Wednesday, April 22, 2009

Reality Wedge #2


What troubles some of us about President Obama isn't a single apology here or a single handshake there; it is evidence of a particular cast of mind. For Obama's foreign policy gambit to succeed, it isn't enough for him to "listen" and sit passively by as America is castigated by the Daniel Ortega's of the world. He also, and most importantly, needs to press reluctant allies and our enemies for concessions and actually get a few. Peter Wehner - Commentary

If, as we all suspect, (Obama) means to push the sides toward a deal, there is no obvious reason apply pressure privately. It is time he started talking more like John Foster Dulles and less like Oprah. Obama, in other words, has to start by imposing an agenda on Israel's conversation. He can win over Israelis eventually, but only if every front page story for the next six months is about whether or not Bibi and Lieberman are destroying relations with Washington. That is the only thing Israeli elites fear more than the loss of solidarity.
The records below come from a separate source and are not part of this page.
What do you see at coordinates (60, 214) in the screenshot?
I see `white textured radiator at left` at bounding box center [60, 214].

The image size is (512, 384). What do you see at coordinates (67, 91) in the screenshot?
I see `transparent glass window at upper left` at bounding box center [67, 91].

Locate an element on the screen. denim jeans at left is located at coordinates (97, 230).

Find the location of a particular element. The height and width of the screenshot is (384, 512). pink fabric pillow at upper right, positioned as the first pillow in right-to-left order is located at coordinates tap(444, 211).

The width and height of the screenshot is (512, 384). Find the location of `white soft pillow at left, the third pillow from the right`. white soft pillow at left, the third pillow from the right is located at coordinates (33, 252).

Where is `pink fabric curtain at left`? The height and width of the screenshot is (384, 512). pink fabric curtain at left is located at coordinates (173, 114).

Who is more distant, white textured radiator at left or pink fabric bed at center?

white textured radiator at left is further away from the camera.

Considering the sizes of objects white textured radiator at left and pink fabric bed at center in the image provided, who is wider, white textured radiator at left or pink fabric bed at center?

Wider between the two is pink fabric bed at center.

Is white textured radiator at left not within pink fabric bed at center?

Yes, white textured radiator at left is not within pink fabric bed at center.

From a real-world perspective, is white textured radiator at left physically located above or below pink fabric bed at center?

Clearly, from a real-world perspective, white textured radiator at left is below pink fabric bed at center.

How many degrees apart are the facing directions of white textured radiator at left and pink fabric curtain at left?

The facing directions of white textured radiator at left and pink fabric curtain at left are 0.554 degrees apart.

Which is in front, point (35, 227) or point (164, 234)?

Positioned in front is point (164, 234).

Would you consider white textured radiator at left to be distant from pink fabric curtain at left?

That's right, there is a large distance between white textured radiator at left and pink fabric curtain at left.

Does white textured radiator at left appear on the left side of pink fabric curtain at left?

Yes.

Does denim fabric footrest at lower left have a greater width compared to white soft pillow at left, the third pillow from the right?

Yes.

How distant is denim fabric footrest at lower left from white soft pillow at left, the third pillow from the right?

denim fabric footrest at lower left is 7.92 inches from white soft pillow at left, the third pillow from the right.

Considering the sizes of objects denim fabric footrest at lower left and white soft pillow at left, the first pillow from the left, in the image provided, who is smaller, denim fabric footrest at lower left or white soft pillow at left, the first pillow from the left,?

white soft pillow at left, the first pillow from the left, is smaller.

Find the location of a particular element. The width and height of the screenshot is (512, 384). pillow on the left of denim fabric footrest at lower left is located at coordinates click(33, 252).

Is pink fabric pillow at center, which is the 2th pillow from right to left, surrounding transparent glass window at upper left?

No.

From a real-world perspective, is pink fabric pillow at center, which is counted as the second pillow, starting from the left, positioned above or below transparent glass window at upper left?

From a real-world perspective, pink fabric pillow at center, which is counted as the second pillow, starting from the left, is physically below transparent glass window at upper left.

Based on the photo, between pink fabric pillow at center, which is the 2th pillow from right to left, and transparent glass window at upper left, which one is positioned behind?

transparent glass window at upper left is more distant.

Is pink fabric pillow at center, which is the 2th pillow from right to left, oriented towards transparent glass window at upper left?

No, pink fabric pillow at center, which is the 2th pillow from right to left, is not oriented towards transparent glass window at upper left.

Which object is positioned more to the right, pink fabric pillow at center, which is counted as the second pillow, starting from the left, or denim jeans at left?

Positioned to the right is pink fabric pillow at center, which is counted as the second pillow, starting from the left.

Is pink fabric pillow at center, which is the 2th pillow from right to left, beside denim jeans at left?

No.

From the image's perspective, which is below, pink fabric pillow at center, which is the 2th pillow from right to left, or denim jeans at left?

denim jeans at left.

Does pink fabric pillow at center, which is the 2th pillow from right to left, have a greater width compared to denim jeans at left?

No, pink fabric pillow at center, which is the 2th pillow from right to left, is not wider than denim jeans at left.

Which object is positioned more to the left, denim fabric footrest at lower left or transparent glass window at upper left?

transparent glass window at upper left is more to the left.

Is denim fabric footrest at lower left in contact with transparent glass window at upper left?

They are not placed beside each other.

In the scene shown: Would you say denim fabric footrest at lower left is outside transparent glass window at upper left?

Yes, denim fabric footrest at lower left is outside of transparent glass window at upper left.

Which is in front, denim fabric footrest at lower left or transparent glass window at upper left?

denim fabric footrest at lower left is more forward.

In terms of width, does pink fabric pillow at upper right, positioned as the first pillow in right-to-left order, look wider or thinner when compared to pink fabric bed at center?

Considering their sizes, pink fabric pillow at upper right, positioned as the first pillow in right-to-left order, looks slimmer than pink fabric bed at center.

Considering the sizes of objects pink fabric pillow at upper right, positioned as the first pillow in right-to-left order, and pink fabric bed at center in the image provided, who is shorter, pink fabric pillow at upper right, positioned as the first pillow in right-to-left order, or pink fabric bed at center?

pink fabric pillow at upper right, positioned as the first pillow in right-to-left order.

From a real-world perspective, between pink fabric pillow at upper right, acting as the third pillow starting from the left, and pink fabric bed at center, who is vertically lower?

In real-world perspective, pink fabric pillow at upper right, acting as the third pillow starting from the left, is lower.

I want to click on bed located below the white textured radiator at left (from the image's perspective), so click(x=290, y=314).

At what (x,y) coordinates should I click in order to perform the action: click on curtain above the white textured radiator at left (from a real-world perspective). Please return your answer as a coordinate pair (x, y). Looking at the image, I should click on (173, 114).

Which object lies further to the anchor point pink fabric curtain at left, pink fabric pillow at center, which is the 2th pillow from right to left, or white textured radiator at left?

Bernard Avishai
David Seaton's News Links
You may remember from my last post, that I refer to an area of agreement between people who can agree on very little, as the "Reality Wedge".

I would class Israeli peace activist Bernard Avishai and former Bush-II White House aide, Peter Wehner, writing in neocon haven Commentary Magazine as "people who can agree on very little", wouldn't you?

Nobody could be more in Barack Obama's corner than Eugene Robinson, who wrote in the Washington Post about the Trinidad Conference and the Chávez handshake:
My argument isn't that Obama should try to be someone he's not. It's that he's declining to use one of the tools at his disposal. As public anger over the U.S. bank bailouts was rising, a well-timed burst of presidential outrage might have allowed him to get out in front of it.
What these people are saying is that they are afraid that Barack Obama is a wimp.

Personally, I don't think he is.

JFK wasn't a wimp either, but Nikita Khrushchev thinking he was nearly started WWIII.

Khrushchev, had come up in a much more dangerous and difficult environment than JFK and misread him. Likewise, most leaders in the world's problem countries today have come up in very hard schools, much harder than "tough" old Chicago. They are not going to cut the USA any slack... They are simply waiting for "Obamamania" to run out of gas.

At the moment Obama is enjoying this incredible tailwind all over the world by simply not being George W. Bush... It is impossible to exaggerate how relieved the world feels that the most powerful (or at least the most dangerous) country on earth is no longer governed by a murderous idiot. But, at the same time, it would be most ingenious to confuse that relief with a massive urge on the part of the world to gulp down America's Kool-Aid.

Not being Bush is a wonderful thing but it isn't a solution, because Bush wasn't the problem itself, only an outward sign, a symbol of that problem. The problem is still there... with bells on.

American power was built around a healthy population, great manufacturing, good public education, solid money and a victorious military: all of which are simultaneously in crisis. America has created a web of world power well described by Chalmers Johnson and Noam Chomsky and many people around the world are eager to throw that yoke off. Now is their chance... be assured they will take it.

Obama is going to have to draw some clear red lines somewhere, sometime, but I think that is going to be difficult... it would be like Microsoft manufacturing airplanes... that is not how they got where they are.

My basic reading of Barack Obama and his problem remains more or less the same: he got where he is by appearing to be all things to all men. In this he is a genius... I have never ever seen such footwork before. Comparing Obama's powers of triangulation to Bill Clinton's or Tony Blair's is like comparing Einstein to Euclid. Finally, he is going to have to play the ball where it lies. To do that, however, would be to betray his very nature, his strategy of life, which is ambiguity.

He may find himself in a great war without really understanding how it happened to him. DS

2 comments:

Forensic economist said...

The reality wedge is that America is becoming less and less able to dictate to the rest of the world. Which means that Obama shakes hands with foreign leaders not because he is a liberal, but because that's what the leaders of independent nations do with each other.

I forecast it will take a generation or more for many Americans to realize this. We will get frothing at the mouth America firsters howling about how Obama and the democrats "lost" the middle east, just like the right wingers howled that democrats "lost China" to Mao by not supporting Chiang.

The question is: is the historical analogy to today the British Empire in Afghanistan or the Russian (soviet) empire in Afghanistan? The latter debacle led to the break up of the Russian Empire. Or to the British in 1956? With the Chinese about to play the role the Americans played in '56, telling us to go home like we told the British.

A glimmer of hope: apparently Obama is refusing to meet Netanyahu.

http://tiny.cc/jpost495

bailey alexander said...

Great, salient points but as magical as Obama may be, as popular as he may appear, he's still managed to surround himself with same ol' same 'ol.